POLICE officers were given the shock of their lives when they took part in a hands-on defibrillator training session.
Volunteers from Craigmillar Police Station signed up for the event on Tuesday in support of their colleague Karen Greechan, whose 13-year-old cousin Jamie Skinner suffered a fatal cardiac arrest while making his debut for Tynecastle FC in December 2013.
Karen – who has worked for the police for six years – helped set up the Jamie Skinner Foundation last year, which has campaigned tirelessly alongside the Evening News for better defibrillator provision.

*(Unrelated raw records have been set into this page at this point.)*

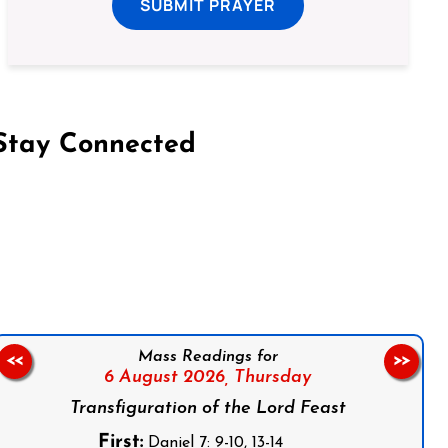
SUBMIT PRAYER
Stay Connected
on Facebook
Follow us on Instagram
Follow us on X
Subscribe to our YouTube Channel
Follow us on WhatsApp
Mass Readings for
<<
>>
6 August 2026,
Thursday
Transfiguration of the Lord Feast
First:
Daniel 7: 9-10, 13-14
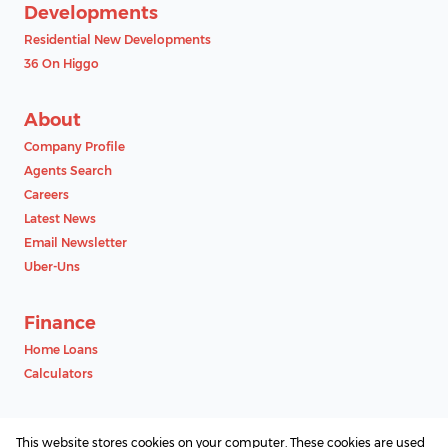
Developments
Residential New Developments
36 On Higgo
About
Company Profile
Agents Search
Careers
Latest News
Email Newsletter
Uber-Uns
Finance
Home Loans
Calculators
Contact
This website stores cookies on your computer. These cookies are used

She said: “We don’t want any other family to go through the same heartbreak we suffered when Jamie died. The event was about showing how easy a heart-start machine is to use. This is absolutely vital and it could mean the difference between life and death.”
Karen, 44, added: “It does make it hard to know how easy it could have been to save Jamie. Afterwards some officers came up and said they feel much more confident now. It is too late for Jamie but we can still help others.”
More than 1500 Scots died in the community last year after suffering a cardiac arrest, and a shock from a defibrillator within three to five minutes, administered alongside CPR, can increase chances of surviving a cardiac arrest by 75 per cent.
Sergeant Norman Towler, community sergeant at Craigmillar, said: “I can’t say enough how impressed we are by the Jamie Skinner Foundation’s work and how Karen has turned something so tragic into helping others.
“We get first aid training in our work but it doesn’t include having to use a defibrillator. Getting to see one in action shows how easy they are to use.”
Police Scotland does not have a policy of having the devices in stations currently – aside from custody centres – but he said officers could now feel more confident using the devices in public if required.
Staff from the Scottish Ambulance Service showed officers how to use the vital devices, and Paul Bassett, general manager of the South East Division at the ambulance service, said: “While we have world-class ambulance response times in Scotland, we know that in cardiac cases every second counts and that equipping communities with basic life-saving skills and equipment will further improve survival rates.”